A. vicina is found in Southern Brazil and their nests have been studied in the states of São Paulo and Minas Gerais.

== Colony cycle ==
A. vicina are a swarm-founding species, therefore initiation of a new colony involves a large group of workers and one or more queens. Initial construction of the nest is rapid. However, unlike most swarm-founding species where nest growth is episodic, A. vicina continuously increases the size of its nest. Growth rates have been observed in which the nest size doubles after six months. A. vicina are known to have the largest colony size among social wasps, as colonies may exceed one million adults. They also have a very high brood production rate of several thousand individuals per day. In the dry season there is a large population increase soon followed by reproductive swarming, leading to a steep decline in colony size. During the rainy season, decreases in the production of workers are believed to be due to difficulties in obtaining food.

==Behavior==
=== Recruitment to food ===
All species of the genus Agelaia, including A. vicina lack the characteristic of actively recruiting nestmates to discover sources of food. It appears the most effective foraging strategy for the genus is for individuals to scramble for food on their own. The reason behind this is that when foragers work at the individual level, they are able to exploit the resources in that area more quickly and efficiently than if they took time to recruit nest mates to that area or tried to defend the area from non-nestmates. By behaving as opportunistic, solitary foragers they regularly find untouched food patches and exploit them as rapidly as possible until they are driven out by predators. As a corollary, this means that individuals of the species do not maintain specific foraging territories.

== Interaction with other species ==
=== Diet ===
A. vicina have a broad diet relative to other social wasps. Colonies forage for water, plant tissue, protein and carbohydrates. Protein is acquired through the general predation of land arthropods.

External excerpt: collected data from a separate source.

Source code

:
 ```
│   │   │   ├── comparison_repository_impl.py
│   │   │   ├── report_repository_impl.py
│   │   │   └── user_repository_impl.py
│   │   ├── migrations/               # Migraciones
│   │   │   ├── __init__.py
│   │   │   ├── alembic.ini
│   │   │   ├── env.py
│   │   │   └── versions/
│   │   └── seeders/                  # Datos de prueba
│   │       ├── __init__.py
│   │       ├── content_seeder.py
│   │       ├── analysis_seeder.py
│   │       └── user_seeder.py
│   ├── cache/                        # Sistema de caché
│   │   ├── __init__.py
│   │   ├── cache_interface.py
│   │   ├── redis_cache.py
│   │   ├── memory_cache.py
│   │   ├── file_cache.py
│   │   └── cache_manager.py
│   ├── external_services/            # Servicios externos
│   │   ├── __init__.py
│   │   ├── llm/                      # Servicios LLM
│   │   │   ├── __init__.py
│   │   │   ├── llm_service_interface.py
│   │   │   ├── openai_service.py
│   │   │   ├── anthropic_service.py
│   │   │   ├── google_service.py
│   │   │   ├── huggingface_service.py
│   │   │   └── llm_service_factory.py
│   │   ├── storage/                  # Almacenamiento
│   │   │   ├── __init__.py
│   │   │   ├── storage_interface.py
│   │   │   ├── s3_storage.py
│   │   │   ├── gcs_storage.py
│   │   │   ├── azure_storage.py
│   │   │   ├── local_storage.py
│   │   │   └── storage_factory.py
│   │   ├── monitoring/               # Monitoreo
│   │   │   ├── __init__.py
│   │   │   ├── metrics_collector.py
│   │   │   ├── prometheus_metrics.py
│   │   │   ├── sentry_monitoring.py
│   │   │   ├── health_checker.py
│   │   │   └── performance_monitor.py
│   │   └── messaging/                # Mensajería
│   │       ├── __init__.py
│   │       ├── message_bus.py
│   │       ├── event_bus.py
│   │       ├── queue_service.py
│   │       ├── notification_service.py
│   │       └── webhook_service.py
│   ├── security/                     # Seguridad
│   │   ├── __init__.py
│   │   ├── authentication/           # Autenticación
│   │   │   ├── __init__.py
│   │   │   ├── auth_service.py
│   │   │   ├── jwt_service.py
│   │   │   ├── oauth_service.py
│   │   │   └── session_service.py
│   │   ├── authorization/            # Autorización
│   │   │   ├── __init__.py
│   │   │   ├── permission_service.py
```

A. vicina are known to prey most heavily on insects of the order Lepidoptera and Coleoptera. Additionally, spiders are a staple of their diet. The species also consumes insects of the order Dermaptera, Hymenoptera, Heteroptera, Mantodea, Diptera, Neuroptera, Blattodae and Homoptera.

=== Predators ===
Much more work has yet to be done on the subject, but it is known that the jacamar Galbula ruficauda may prey on A. vicina when they are away from their nest. The bird does so by first catching the wasp and then beating it on a branch before swallowing it whole.

=== Defense ===
For the duration of the activity period of the colony, most flights that exit the nest are short and unrelated to foraging. However, with a large collection of individuals making these trips at once, a persisting cloud forms. This cloud surrounds the exposed aspect of the nest. It is hypothesized that one of the main functions of this cloud is to block the approach of predators and parasites.

=== Keystone species ===
A keystone species is one that affects several organisms in an ecosystem, leading to effects much greater than the species's own proportional abundance. A. vicina has been labeled a keystone species due to their unparalleled nest size, colony size, and high rate of brood production. The diversity of their prey and the immense quantity that is necessary to sustain this high rate of growth affects local populations of these species.

== Human importance ==
=== Stings ===
A. vicina stings can lead to intense allergy, anaphylactic reactions, and even death in humans.

=== Neurotoxins in A. vicina venom ===
Much research has been done in isolating and understanding the effective aspects of A. vicina venom. A recent study involving Wistar rats involved isolating the neurotoxin AvTx8 and then microinjecting it into the brains of rats to understand its effect on brain activity. It was found that the neurotoxin has effects on GABAergic neurotransmission, increasing the activity of specific inhibitory pathways. By doing so, it reduces defensive behavior in rats by propagating an anti-panic effect. The study suggests that AcTx8, as well as many of the other chemicals found in A. vicina venom, may be used to study mechanisms of the brain and brainstem networks.